Torrential rain forced thousands of people from their homes just south of Paris while the River Seine surged to its highest level for over 30 years in the French capital.
The famed Louvre and Orsay museums have been shut down as well as a Paris metro line.
In Evry-Gregy-sur-Yerre, south of Paris, a man on horseback drowned, the prefecture said in a statement. Le Parisien newspaper said the 74-year-old had been trying to cross a flooded field.
The horse survived with minor injuries.
He was the second victim of the weather which has caused the Loire and Seine rivers to burst their banks.
An 86-year-old woman was found dead in her flooded house in a small town southwest of Paris late on Wednesday.
Several towns in southern Germany have also been devastated by flooding that has seen rescuers in central France rowing lifeboats down streets turned into muddy rivers.
Forecasters in both countries warned of more downpours over the next 24 hours.
There were chaotic scenes in the German town of Simbach am Inn, where the force of the water swept away the entire stock of a sawmill, leaving huge stacks of splintered wood blocking roads.
On one street, a car could be seen parked vertically against the wall of a house, pushed there by the floodwaters.

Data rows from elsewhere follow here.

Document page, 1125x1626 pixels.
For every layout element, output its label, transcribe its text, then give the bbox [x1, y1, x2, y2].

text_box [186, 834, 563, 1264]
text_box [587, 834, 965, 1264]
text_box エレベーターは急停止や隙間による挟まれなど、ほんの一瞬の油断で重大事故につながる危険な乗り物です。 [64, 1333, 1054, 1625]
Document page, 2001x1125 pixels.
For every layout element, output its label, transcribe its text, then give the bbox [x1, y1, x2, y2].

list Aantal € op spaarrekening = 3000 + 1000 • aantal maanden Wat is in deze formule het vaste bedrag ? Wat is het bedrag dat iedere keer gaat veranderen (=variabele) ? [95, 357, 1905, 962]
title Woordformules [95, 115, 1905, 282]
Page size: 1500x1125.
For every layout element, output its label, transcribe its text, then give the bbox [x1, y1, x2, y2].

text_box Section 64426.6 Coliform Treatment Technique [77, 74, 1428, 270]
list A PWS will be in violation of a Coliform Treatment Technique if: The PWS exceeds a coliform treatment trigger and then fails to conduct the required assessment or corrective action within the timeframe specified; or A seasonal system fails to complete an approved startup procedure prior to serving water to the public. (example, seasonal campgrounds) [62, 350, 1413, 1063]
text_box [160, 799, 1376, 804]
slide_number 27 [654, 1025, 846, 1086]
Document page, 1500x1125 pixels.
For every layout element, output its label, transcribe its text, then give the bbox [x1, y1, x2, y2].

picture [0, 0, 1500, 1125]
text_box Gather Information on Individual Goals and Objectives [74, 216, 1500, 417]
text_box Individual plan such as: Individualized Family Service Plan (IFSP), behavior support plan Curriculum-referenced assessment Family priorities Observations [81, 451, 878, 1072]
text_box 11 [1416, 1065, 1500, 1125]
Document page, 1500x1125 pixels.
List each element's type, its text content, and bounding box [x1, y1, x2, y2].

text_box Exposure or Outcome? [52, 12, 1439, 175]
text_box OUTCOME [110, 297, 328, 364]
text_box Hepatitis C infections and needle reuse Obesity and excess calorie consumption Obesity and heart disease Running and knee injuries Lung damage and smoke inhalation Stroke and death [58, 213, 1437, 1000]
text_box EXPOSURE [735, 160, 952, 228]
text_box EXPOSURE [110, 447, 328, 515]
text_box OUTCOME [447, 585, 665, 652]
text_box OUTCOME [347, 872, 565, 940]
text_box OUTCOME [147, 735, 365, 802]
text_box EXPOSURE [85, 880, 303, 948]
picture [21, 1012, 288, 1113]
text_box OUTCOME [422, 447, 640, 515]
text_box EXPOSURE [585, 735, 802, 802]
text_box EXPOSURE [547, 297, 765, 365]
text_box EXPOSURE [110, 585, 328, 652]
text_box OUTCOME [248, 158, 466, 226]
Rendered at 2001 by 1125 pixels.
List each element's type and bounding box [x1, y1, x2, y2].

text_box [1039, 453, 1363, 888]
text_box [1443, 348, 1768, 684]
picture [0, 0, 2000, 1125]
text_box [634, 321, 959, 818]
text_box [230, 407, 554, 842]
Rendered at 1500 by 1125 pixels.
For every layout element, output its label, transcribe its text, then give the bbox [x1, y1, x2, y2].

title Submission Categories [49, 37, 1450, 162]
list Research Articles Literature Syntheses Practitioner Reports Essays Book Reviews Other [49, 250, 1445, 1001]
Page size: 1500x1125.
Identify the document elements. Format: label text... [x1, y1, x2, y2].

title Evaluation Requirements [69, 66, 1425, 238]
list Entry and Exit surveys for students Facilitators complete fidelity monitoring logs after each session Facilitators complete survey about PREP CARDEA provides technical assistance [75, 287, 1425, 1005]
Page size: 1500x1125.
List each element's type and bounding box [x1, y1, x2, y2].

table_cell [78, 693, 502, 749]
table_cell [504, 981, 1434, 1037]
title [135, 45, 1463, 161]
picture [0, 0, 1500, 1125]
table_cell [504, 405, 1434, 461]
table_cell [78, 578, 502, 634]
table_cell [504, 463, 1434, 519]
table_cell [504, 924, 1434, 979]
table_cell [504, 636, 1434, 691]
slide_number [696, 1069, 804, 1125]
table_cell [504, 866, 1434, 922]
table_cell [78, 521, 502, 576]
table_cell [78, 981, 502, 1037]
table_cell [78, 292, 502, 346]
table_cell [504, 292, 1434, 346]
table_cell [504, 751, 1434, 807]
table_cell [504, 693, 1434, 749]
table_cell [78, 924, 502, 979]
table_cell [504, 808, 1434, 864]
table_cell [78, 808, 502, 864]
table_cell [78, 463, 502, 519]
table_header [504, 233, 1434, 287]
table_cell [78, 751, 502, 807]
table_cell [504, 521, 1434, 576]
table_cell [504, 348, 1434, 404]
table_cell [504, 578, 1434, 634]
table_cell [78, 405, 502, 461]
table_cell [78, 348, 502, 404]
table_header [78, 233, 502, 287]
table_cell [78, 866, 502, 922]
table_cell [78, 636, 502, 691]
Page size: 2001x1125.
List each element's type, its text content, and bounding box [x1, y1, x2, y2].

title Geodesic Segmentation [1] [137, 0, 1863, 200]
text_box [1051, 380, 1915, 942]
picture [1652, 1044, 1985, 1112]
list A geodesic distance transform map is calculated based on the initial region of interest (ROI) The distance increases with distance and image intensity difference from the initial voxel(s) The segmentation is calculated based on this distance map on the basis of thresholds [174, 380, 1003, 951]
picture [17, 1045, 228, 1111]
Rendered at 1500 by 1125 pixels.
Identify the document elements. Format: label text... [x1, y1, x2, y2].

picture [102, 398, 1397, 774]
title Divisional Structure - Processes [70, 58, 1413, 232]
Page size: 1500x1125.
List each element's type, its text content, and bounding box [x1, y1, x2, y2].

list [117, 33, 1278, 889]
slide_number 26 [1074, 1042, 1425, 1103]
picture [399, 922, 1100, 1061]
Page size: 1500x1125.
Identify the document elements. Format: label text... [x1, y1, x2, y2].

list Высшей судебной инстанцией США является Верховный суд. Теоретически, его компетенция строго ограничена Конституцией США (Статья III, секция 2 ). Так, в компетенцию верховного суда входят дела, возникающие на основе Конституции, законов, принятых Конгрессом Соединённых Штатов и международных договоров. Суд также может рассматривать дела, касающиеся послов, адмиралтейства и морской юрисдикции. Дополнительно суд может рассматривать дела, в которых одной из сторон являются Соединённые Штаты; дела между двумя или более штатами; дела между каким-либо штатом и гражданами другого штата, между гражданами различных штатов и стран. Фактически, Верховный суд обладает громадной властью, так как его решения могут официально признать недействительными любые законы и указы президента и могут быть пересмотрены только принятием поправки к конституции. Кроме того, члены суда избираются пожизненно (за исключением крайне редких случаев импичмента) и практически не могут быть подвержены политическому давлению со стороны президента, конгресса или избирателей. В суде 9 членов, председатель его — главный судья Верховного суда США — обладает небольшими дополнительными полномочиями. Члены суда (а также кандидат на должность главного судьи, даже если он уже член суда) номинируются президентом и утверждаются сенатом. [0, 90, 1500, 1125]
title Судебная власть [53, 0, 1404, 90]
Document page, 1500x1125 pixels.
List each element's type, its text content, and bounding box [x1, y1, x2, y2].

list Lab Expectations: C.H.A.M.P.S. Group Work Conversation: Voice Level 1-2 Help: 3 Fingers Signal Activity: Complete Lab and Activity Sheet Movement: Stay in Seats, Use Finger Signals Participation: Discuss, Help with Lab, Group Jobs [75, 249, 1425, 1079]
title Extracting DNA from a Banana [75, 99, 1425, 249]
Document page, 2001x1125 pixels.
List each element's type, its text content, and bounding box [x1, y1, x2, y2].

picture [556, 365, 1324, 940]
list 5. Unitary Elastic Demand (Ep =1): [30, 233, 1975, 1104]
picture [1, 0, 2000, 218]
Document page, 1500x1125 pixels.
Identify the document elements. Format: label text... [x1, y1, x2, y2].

Many other vehicles lay flipped over on roads blanketed by mud.
Five people have been killed in the Simbach area, including three women from the same family who had been trapped in their house.
The deaths bring the toll from the floods in Germany to 10, including four killed earlier this week in the southern region of Baden-Wuerttemberg.
Louvre evacuates artworks as Paris flood waters rise
The Louvre museum in flood-hit Paris said it would close to evacuate artworks held in its underground reserves as the River Seine began to burst its banks.
The riverside museum — the most visited in the world, home to everything from the Mona Lisa to priceless Egyptian artefacts, took the radical action after days of torrential rain in the French capital.
The Musee d’Orsay, which faces the Louvre on the opposite bank of the river, closed early on Thursday to put its own “protection plan” into place.
Its galleries hold the world’s greatest collection of Impressionist masterpieces, including the finest paintings by Renoir, Manet, Van Gogh and Degas, as well as 24 works by Gauguin.
“The aim is to move works situated in areas vulnerable to flooding to safety by moving them to higher floors,” the Louvre said in a statement.
Only hours before, the museum had played down the threat to its vast underground stores which are fitted with anti-flood pumps and sealed waterproof doors.
But as the Seine swelled to more than five metres above its usual levels, and burst its banks in places, its management decided to close its galleries entirely.
The Musee d’Orsay said a crisis management team had been put in place to organise the moving of its most vulnerable treasures to its upper floors if the Seine rises more than 5.5 metres.
By some estimates, the river could rise six metres above its usual height on Friday.
According to the Musee d’Orsay, both institutions have detailed emergency flooding plans.
These give the Louvre 72 hours and the Musee d’Orsay 96 hours to get works held in their underground reserves to safety.